■ PROBLEM DESCRIPTION ■
Retype every record exactly. Leave the pictures out.

[Records excerpted from a collection]
++++++++++

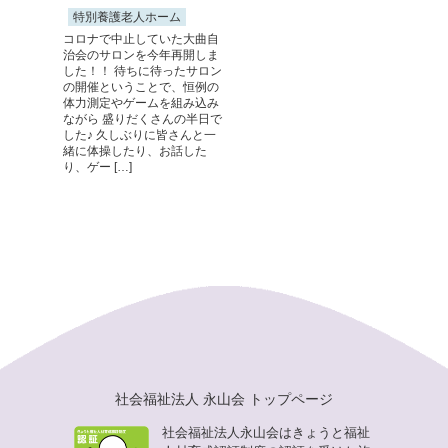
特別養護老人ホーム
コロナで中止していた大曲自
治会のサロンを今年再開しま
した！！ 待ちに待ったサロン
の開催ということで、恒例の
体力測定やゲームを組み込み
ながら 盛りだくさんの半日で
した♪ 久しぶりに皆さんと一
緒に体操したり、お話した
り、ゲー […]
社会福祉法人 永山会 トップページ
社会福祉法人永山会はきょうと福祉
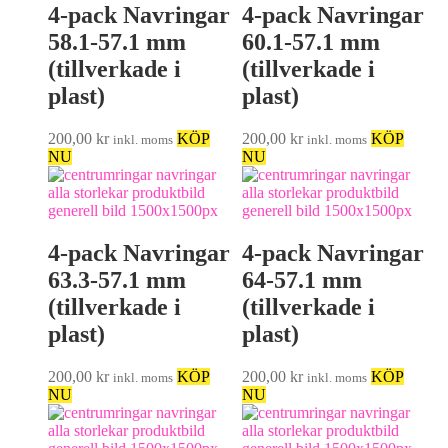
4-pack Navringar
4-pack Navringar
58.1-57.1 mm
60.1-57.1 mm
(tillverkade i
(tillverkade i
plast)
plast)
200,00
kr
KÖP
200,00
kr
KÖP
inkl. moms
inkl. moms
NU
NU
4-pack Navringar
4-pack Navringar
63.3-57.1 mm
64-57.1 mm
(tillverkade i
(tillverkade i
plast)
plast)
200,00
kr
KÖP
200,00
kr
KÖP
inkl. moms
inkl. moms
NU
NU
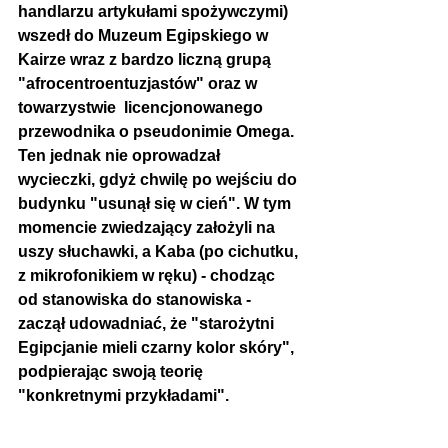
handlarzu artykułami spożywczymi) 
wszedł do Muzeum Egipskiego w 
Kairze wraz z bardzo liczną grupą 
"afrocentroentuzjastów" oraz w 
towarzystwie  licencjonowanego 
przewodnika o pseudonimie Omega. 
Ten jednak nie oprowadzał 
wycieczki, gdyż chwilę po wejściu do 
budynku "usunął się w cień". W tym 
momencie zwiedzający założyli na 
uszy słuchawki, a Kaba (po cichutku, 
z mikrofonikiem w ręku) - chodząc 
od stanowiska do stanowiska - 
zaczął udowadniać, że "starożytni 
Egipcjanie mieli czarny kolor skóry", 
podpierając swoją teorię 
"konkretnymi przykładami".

++++++++++

■ WRITTEN ANSWER ■
特別養護老人ホーム
コロナで中止していた大曲自
治会のサロンを今年再開しま
した！！ 待ちに待ったサロン
の開催ということで、恒例の
体力測定やゲームを組み込み
ながら 盛りだくさんの半日で
した♪ 久しぶりに皆さんと一
緒に体操したり、お話した
り、ゲー […]
社会福祉法人 永山会 トップページ
社会福祉法人永山会はきょうと福祉
4-pack Navringar
4-pack Navringar
58.1-57.1 mm
60.1-57.1 mm
(tillverkade i
(tillverkade i
plast)
plast)
200,00
kr
KÖP
200,00
kr
KÖP
inkl. moms
inkl. moms
NU
NU
4-pack Navringar
4-pack Navringar
63.3-57.1 mm
64-57.1 mm
(tillverkade i
(tillverkade i
plast)
plast)
200,00
kr
KÖP
200,00
kr
KÖP
inkl. moms
inkl. moms
NU
NU
handlarzu artykułami spożywczymi) 
wszedł do Muzeum Egipskiego w 
Kairze wraz z bardzo liczną grupą 
"afrocentroentuzjastów" oraz w 
towarzystwie  licencjonowanego 
przewodnika o pseudonimie Omega. 
Ten jednak nie oprowadzał 
wycieczki, gdyż chwilę po wejściu do 
budynku "usunął się w cień". W tym 
momencie zwiedzający założyli na 
uszy słuchawki, a Kaba (po cichutku, 
z mikrofonikiem w ręku) - chodząc 
od stanowiska do stanowiska - 
zaczął udowadniać, że "starożytni 
Egipcjanie mieli czarny kolor skóry", 
podpierając swoją teorię 
"konkretnymi przykładami".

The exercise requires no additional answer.